I agree that the thread function should be destroyed when the thread is joined. I am not sure of the best way to handle this --- maybe weak_ptr is the way to go, maybe another way is preferable.

comment:7 in reply to: ↑ 5 Changed 4 years ago by bartek szurgot <bartosz.szurgot@…>

Replying to anthonyw:

Replying to bartek szurgot <bartosz.szurgot@…>:

Replying to anonymous:

g_count is not protected against race conditions. You should use an atomic integer or use a mutext to protect g_count.

it's true, what you say - the same goes for g_started. i left it this way intentionally since i work on x86 where ++x on integer is atomic any way and i didn't want to complicate example code any more.

++x is not atomic on integers, even on x86. See  http://www.devx.com/cplus/Article/42725

i've read linked article and run tests, but got different results. since this discussion is a bit out of scope of this ticket, please contact me directly (bartosz dot szurgot at pwr dot wroc dot pl) so we can proceed with this topic.

comment:8 Changed 3 years ago by viboes

  • Cc viboes added

Please, could you give a try to week_ptr and see how the solution you propose behaves?

Changed 3 years ago by anonymous

Changed 3 years ago by anonymous

Changed 3 years ago by anonymous

comment:9 Changed 3 years ago by bartosz.szurgot@…

i've tested it with boost from svn (revision 66677) and created patch that changes shared_prt<> to weak_ptr<> in thread::id. it appears to work (i.e. solves the problem). i've also attached changed version of test-program (locks for ++ and -- operations).

when doing so i've also found warning on condition variable (unused variable when no assert is present). i've made separate patch for this as well.

comment:10 Changed 2 years ago by viboes

  • Cc viboes removed
  • Owner changed from anthonyw to viboes
  • Status changed from new to assigned
  • Milestone changed from Boost 1.43.0 to To Be Determined

comment:11 Changed 2 years ago by viboes

I was wondering what prevent from making thread::id an opaque type around the thread::native_handle, Anthony?

comment:12 Changed 2 years ago by viboes

  • Keywords thread::id added

comment:13 Changed 2 years ago by viboes

See also #5173 Bug/design issue with boost::thread::id

Last edited 2 years ago by viboes (previous) (diff)

comment:14 Changed 2 years ago by viboes

I've attached a patch to #5173 that should solve this issue also.
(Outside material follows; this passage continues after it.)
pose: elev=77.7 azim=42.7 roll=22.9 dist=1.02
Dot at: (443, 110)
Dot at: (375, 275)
Please could you give it a try?

comment:15 Changed 2 years ago by viboes

  • Milestone changed from To Be Determined to Boost 1.50.0

Committed in trunk r77838

comment:16 Changed 2 years ago by bartek szurgot <bartek.szurgot@…>

i've checked r77838 - it appears that it does not fix the problem. using boost's trunk (r78191, as of writing these words) however appears to fix it, i.e. using provided test program it does join both threads, as it should.

comment:17 Changed 23 months ago by viboes

Have you defined BOOST_THREAD_PROVIDES_BASIC_THREAD_ID or BOOST_THREAD_VERSION=2?

comment:18 Changed 23 months ago by viboes

  • Status changed from assigned to closed
  • Resolution set to fixed

Committed in release branch at [78543]

comment:19 Changed 22 months ago by bartek.szurgot@…

when BOOST_THREAD_PROVIDES_BASIC_THREAD_ID is set in r77838 test app works fine. i see that on trunk (r79003 as of writing these words) is is enabled by default. this probably was the difference.